4. Wegańskie alternatywy dla produktów mlecznych
Według Grand View Research jednym z kluczowych czynników napędowych w branży deserów wegańskich jest rosnący popyt na alternatywne produkty mleczne, który wynika z tego, że ponad 75 proc. populacji nie toleruje laktozy.

Właśnie dlatego popyt na lody wegańskie rośnie. Według wspólnego raportu Good Food Institute i Plant Based Foods Association osiągnął 304 miliony dolarów w sprzedaży w 2018 roku, czyli o 26,5 proc. więcej niż w 2017 roku.
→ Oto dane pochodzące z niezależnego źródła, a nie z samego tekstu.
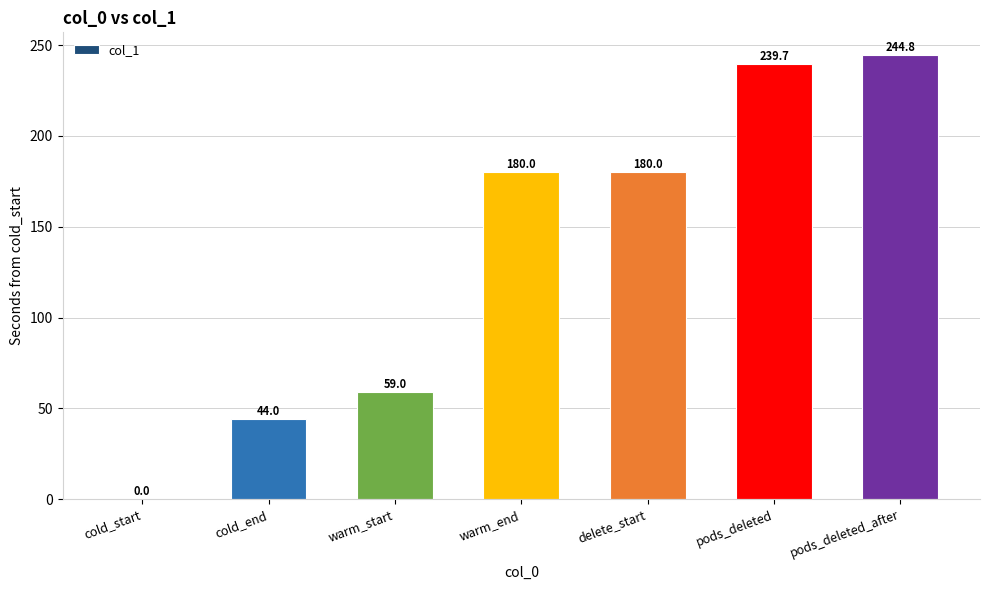

What is the change in value from warm_end to pods_deleted_after?

+64.8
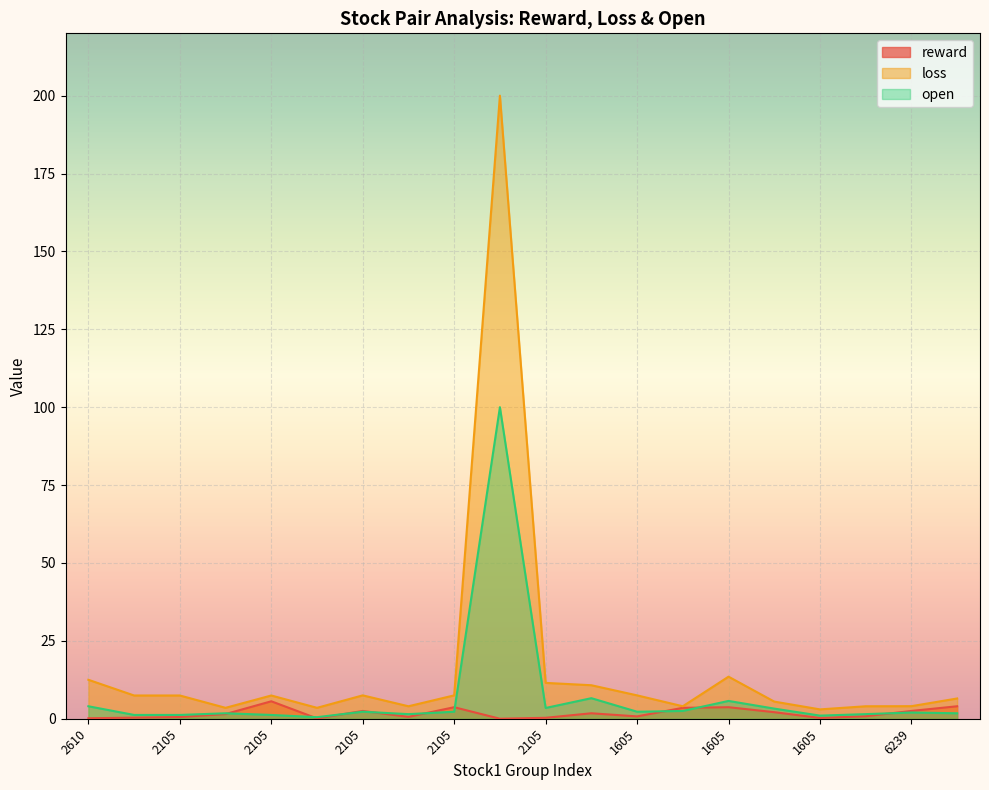

Is the value of open at 2105 greater than the value of reward at 1605?

No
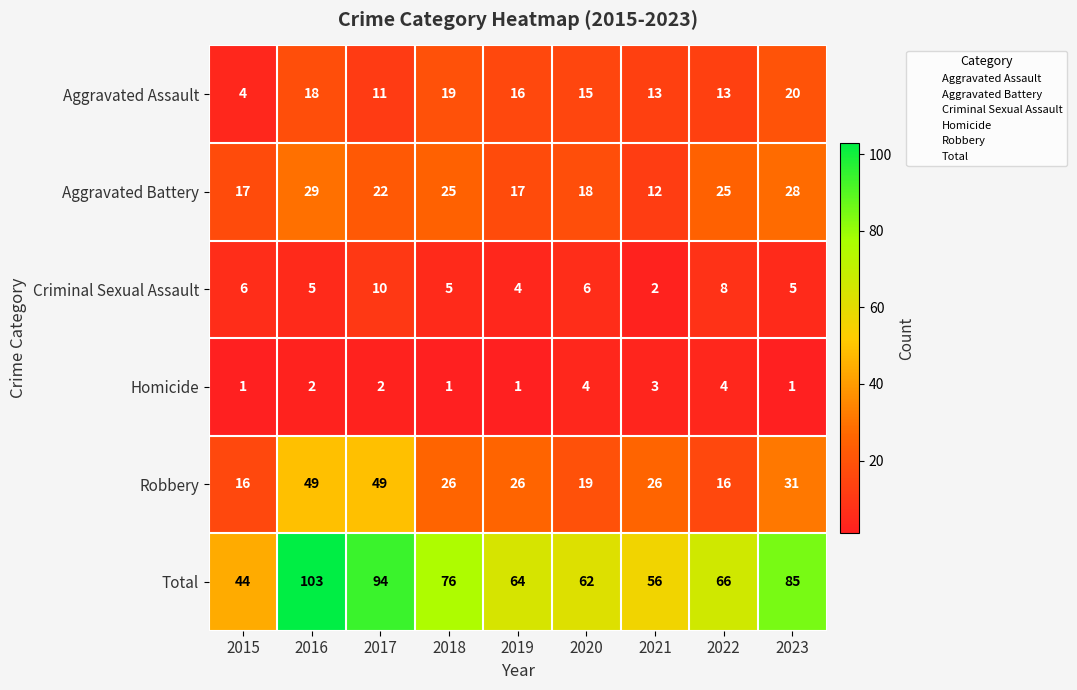

At 2020, list the series in order from smallest to largest.

Homicide, Criminal Sexual Assault, Aggravated Assault, Aggravated Battery, Robbery, Total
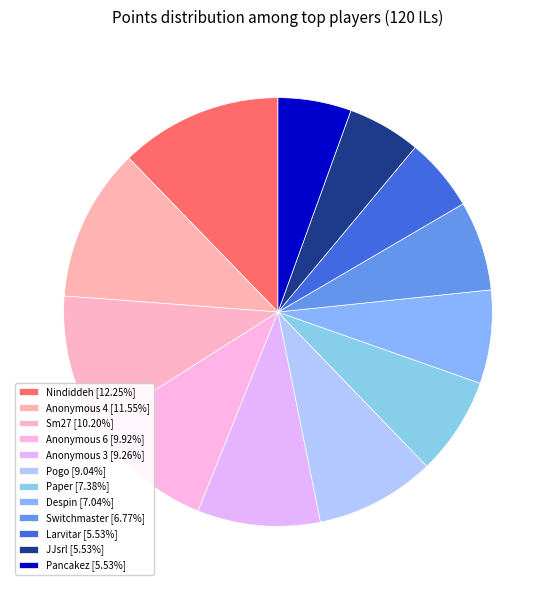

Is there any slice that represents more than half of the pie?

No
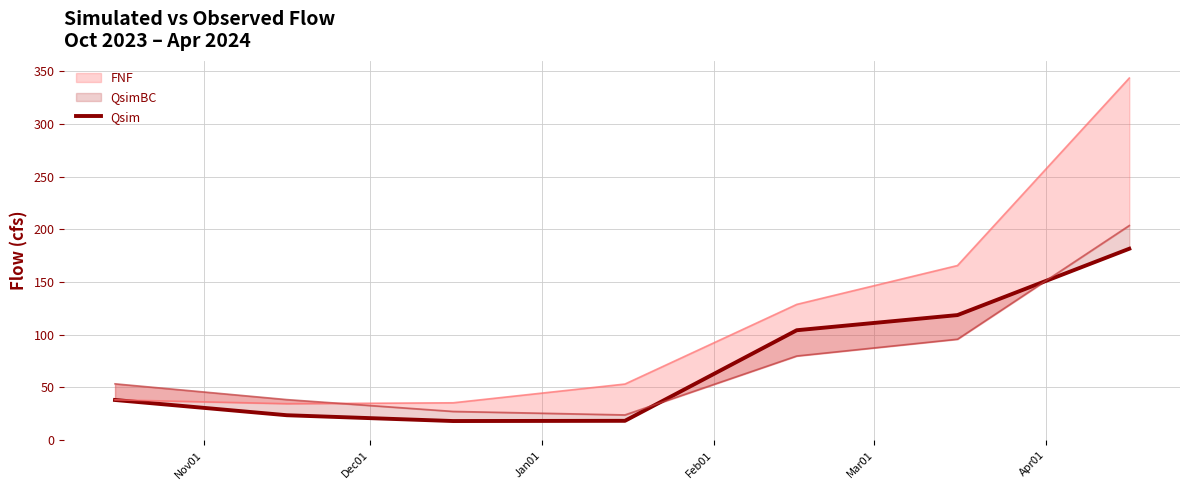

What is the sum of all values?

502.4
Wśród alternatywnych produktów mlecznych najszybciej rośnie popyt na mleko owsiane. Dane firmy Nielsen pokazują, że jest to najszybciej rozwijająca się alternatywa dla mleka, której sprzedaż wzrosła o 50 proc. w latach 2017-2018.
W alternatywnych produktach mlecznych na bazie roślin często wykorzystuje się białko z ciecierzycy jako główny składnik, zastępując w ten sposób lecytynę, modyfikowaną skrobię, karagen, gumę guar i pektyny.

Badanie przeprowadzone w 2018 roku przez The Center for Generational Kinetics, lidera w badaniach pokoleniowych wykazało, że 87 proc. pokolenia Z „myśli o deserze raz lub więcej razy dziennie”. Z kolei badanie przeprowadzone w 2020 roku dowiodło, że trzech na pięciu konsumentów na całym świecie twierdzi, że włącza do swojej diety coraz więcej składników roślinnych.
Podsumowując: wraz z coraz większym zainteresowaniem dietą roślinną i naszą globalną miłością do deserów segment wegańskich deserów jest skazany na dalszy wzrost.